Tour: Lissabon – Porto Santo – 527sm / 75h / 7kn Durchschnitt

Fotos: Delfine, Fliegender Fisch (ist das einer???), unterwegs

Hinter uns liegt die bisher von uns längste selbst gesegelte Strecke auf dem Atlantik. Wir segelten rund 75h mit drei Nächten. Auch das war neu – über die Biskaya waren es nur zwei Nächte. Also haben wir uns gut vorbereitet. Wir haben vorgekocht und das Boot aufgeräumt. Das klingst selbstverständlich… ist es auch, letztlich doch nicht so einfach. Es kann unglaublich viel fliegen und rutschen auf solch einem Boot. Haben unsere Seekojen richtig „beräumt“ …und … uns drauf gefreut.

Wie läuft’s also ab – solche Routine auf dem Wasser?

Heiligste Angelegenheit ist, dass jeder genug Schlaf und Erholungsphasen bekommt.
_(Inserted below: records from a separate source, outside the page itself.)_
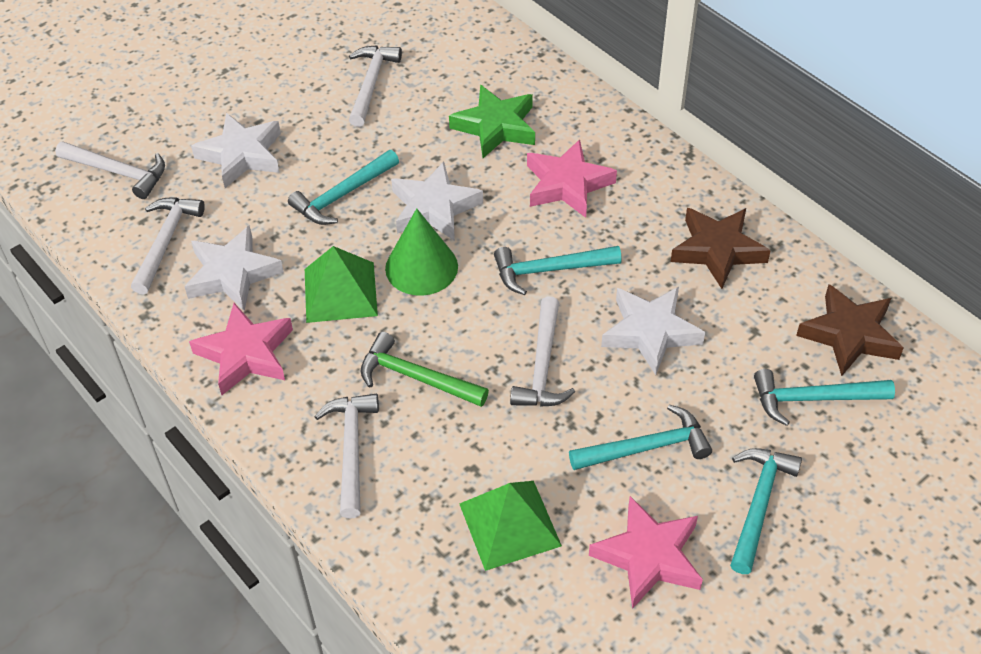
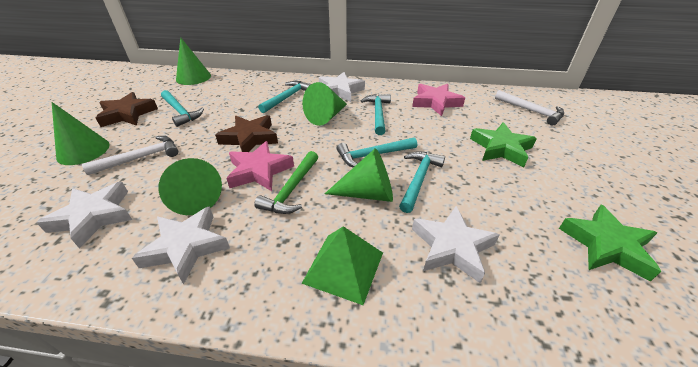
green cone: 1 -> 5
green pyramid: 2 -> 1
green star: 1 -> 2
pink star: 3 -> 2
white hammer: 5 -> 2

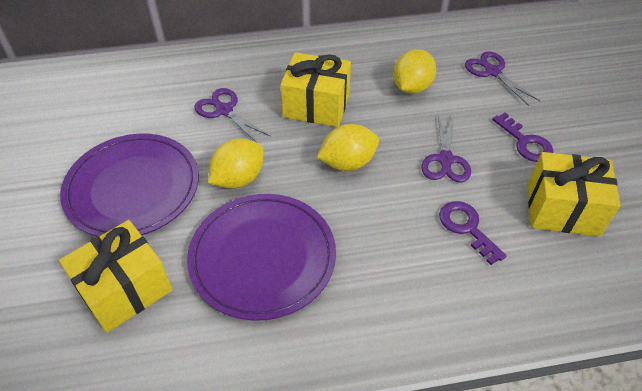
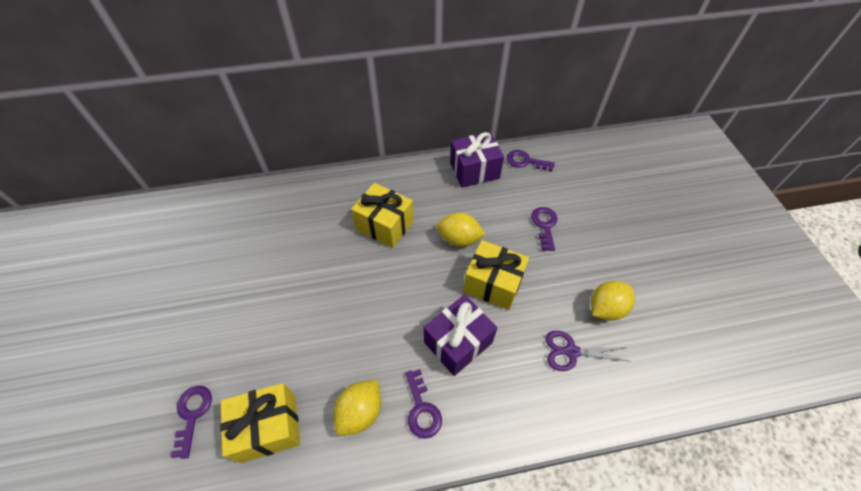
purple gift: 0 -> 2
purple key: 2 -> 4
purple plate: 2 -> 0
purple scissors: 3 -> 1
Viele Crews haben dabei einen festen Rhythmus – alle 3h oder 4h ist da „Wachablösung“. Das ist uns bisher zu anstrengend… liegt man in der Koje und es krabbelt ständig der Gedanke im Kopf… „schnell, schnell schlafen – gleich gehts wieder raus“.

Bei uns beginnt die Nacht sehr früh. Gleich nachdem wir uns „Brotbüchsen“ für die Nacht zurechtgestellt haben, geht – meistens ich – der Erste von uns gegen 19:30 / 20:00 in die Koje. Für Jens ist das nicht möglich, so früh zu schlafen. Aber da ich eher ein „abendlicher Schlaffi“ bin, ist das für mich kein Problem.  Gegen 2:00 – 3:30 Uhr weckt mich Jens und wir wechseln die Angelegenheit. Auf diese Art und Weise hat jeder von uns bis zu 6h am Stück Schlaf. Am Tage tauchen wir noch für einen Kurzschlaf ab… also Fazit – wir fühlen uns erholt. Bisher war es nicht notwendig, dass wir beide gleichzeitig draußen sein mussten.
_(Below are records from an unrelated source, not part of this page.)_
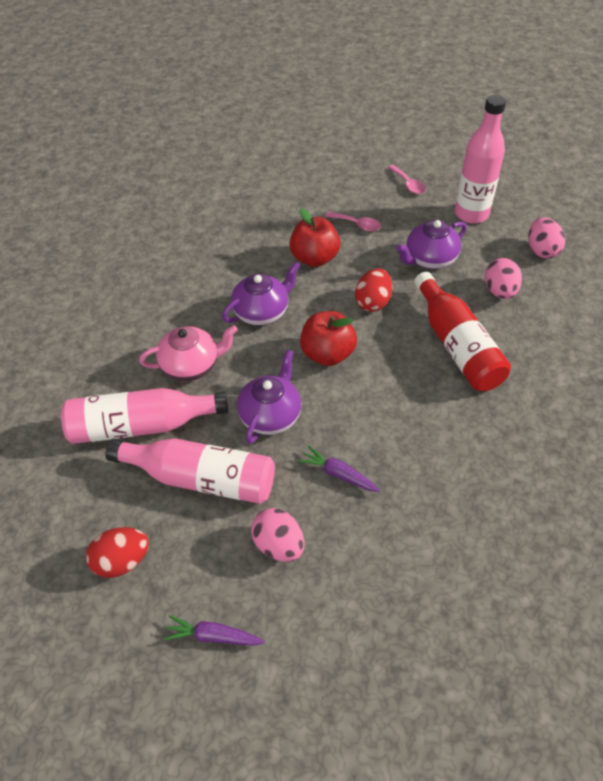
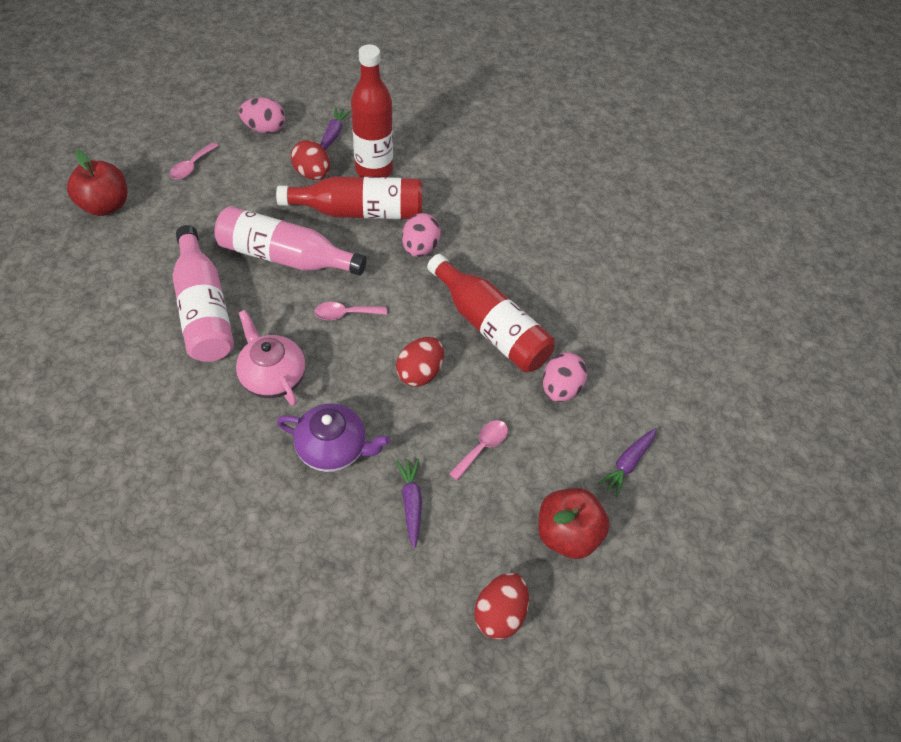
pink bottle: 3 -> 2
pink spoon: 2 -> 3
purple carrot: 2 -> 3
purple teapot: 3 -> 1
red bottle: 1 -> 3
red egg: 2 -> 3

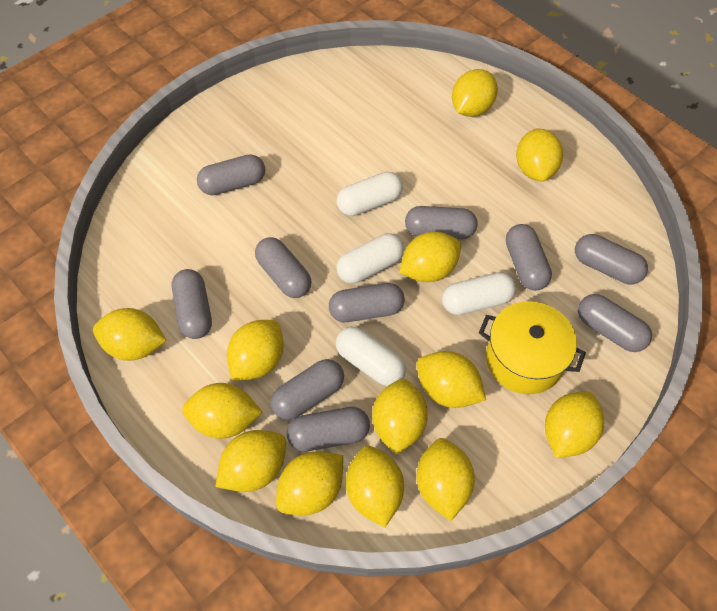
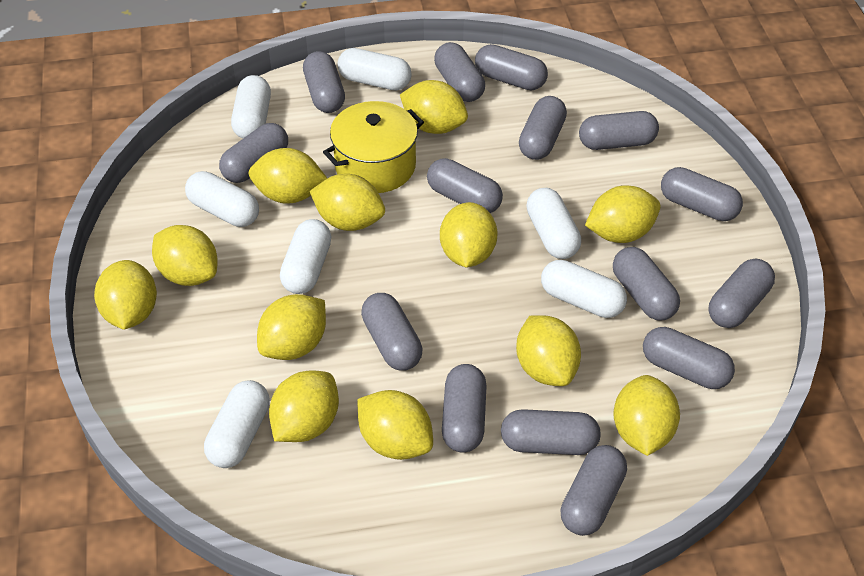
grey capsule: 10 -> 15
white capsule: 4 -> 7
yellow lemon: 13 -> 12

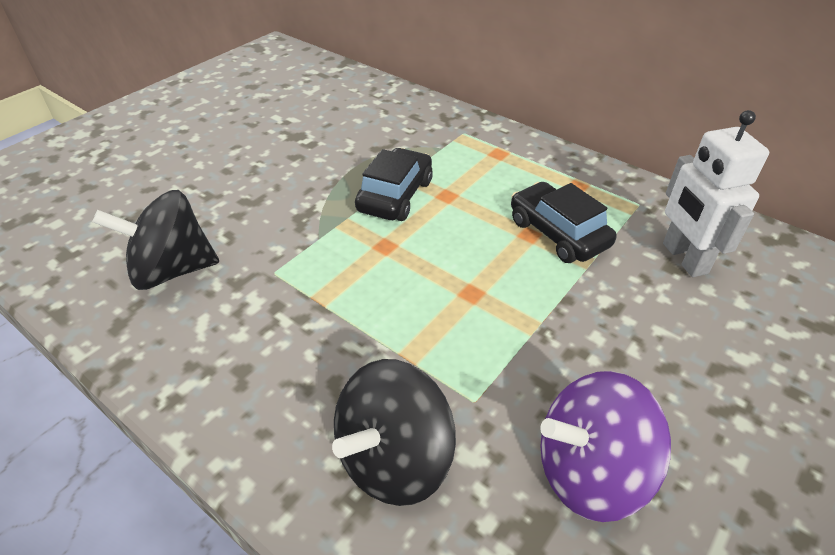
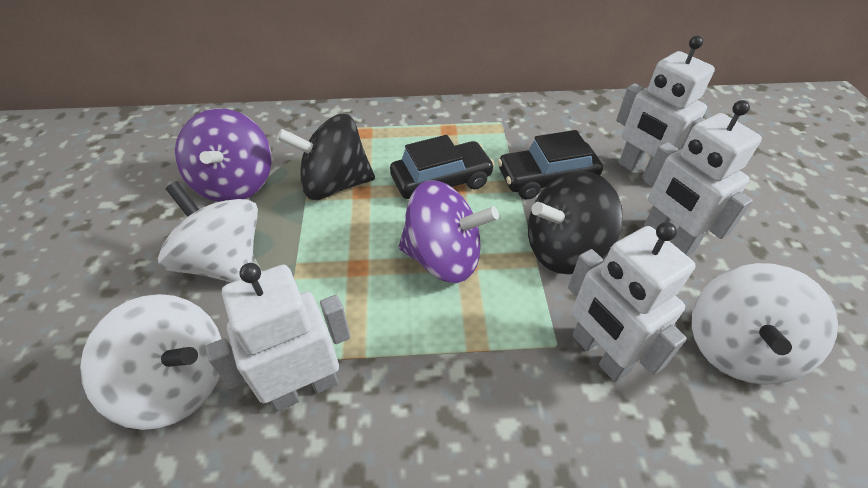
purple spinning top: 1 -> 2
white robot: 1 -> 4
white spinning top: 0 -> 3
In der Nacht allein draußen – ganz ehrlich – ein wenig gruselig ist das schon. Aber einzig, weil es so stockdunkel ist. Solch tief schwarzen Nächte kenne ich so nicht… irgendwo gab es eben immer eine Strassenlampe… . Diesmal hat sich der Kumpel Mond nicht gezeigt – nur eben 1000de Sterne. So klar und ungebremst habe ich auch diese bisher nicht gesehen! Man ist angezogen von dieser puren Natur… und verdrängt gerne den Gedanken, das einfach NICHTS zu sehen ist. Auch unsere starken und hellen Strahler bringen da nichts – im Gegenteil.

Also versucht man irgendwelche Lichter auf dem Wasser zu sehen, die keine AIS Kennung haben. Segeltechnisch passiert in der Nacht auch nicht viel. Die bunten Segel sind alle unten, wenn doch etwas mehr Wind ist, reffen wir eher mehr, als zu wenig.
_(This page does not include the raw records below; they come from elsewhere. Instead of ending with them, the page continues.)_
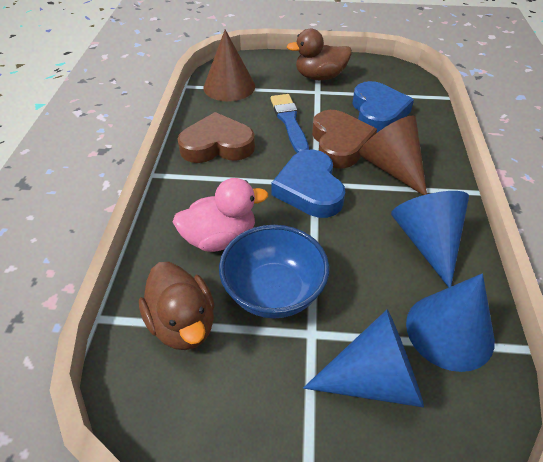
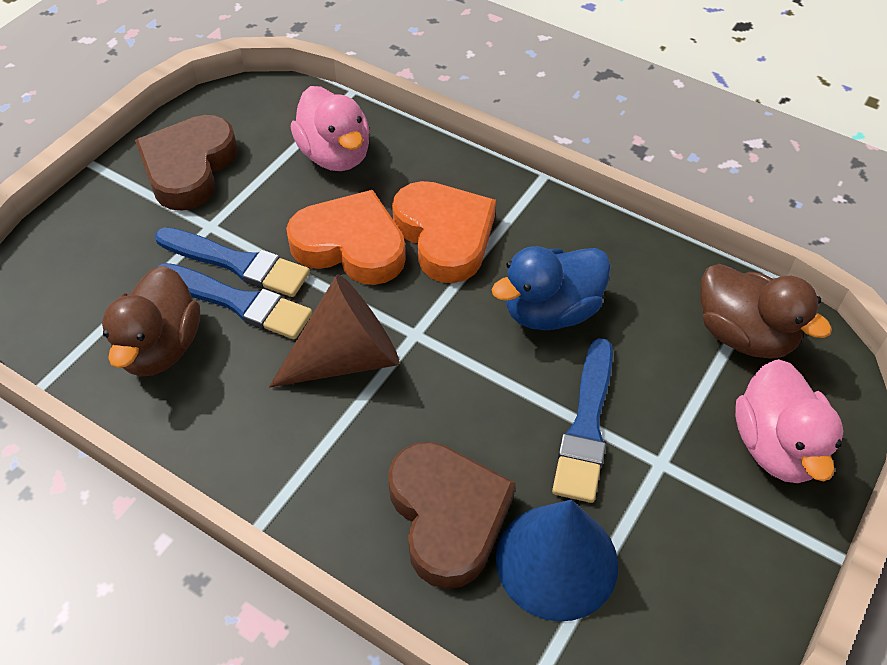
blue bowl: 1 -> 0
blue brush: 1 -> 3
blue cone: 3 -> 1
blue duck: 0 -> 1
blue heart: 2 -> 0
brown cone: 2 -> 1
orange heart: 0 -> 2
pink duck: 1 -> 2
Bei unserer aktuellen Tour haben wir von knapp 30kn Wind – bis 8 kn Wind alles erlebt. Die 30kn waren aufgrund Reff im Groß und später (über Nacht) ohne Groß und nur mit Fock gut zu überstehen. Die Wellen waren am Anfang etwas sportlich – auf den langen Atlantikwellen haben sich „kleine Möchtegerne“ aufgebaut.

Da es in der Nacht also nicht so richtig spannend ist, hören wir dann gerne Hörbücher, fummeln im Rechner (eher selten), oder lesen mit Kopflampe ein Buch. Zwischendurch nach Schiffen Ausschau halten, bzw. diesen Ausweichen. Das allein kann viel Zeit in Anspruch nehmen… denn das ist dann doch Spannung.

Wenn man ansonsten nicht gerade in der Koje liegt, oder sich ums sonstige Überleben kümmert, ist es unglaublich faszinierend nur aufs Wasser zu gucken. 1000mal gelesen – Delfine, Fliegende Fische, leuchtendes Plankton, blau – sauberes Wasser, endlose Weite. Live ist es fesselnd.

Eventuell klingt das für manchen lesenden Begleiter langweilig… bisher war es  für uns nicht. Es dauert aber auch alles viel, viel länger!!! Schon allein etwas zu essen machen… da „springt“ schon mal der Kaffee aus der Kanne (1x in den Kühlschrank, 1x in die Plicht), oder die Haferflocken aus der Schüssel (mit Milch).

So und jetzt… schon allein der Anblick von Porto Santo – „Land in Sicht“ – nach 500sm ist irgendwie „MEHR“. Jetzt sind wir gespannt – wir werden berichten!.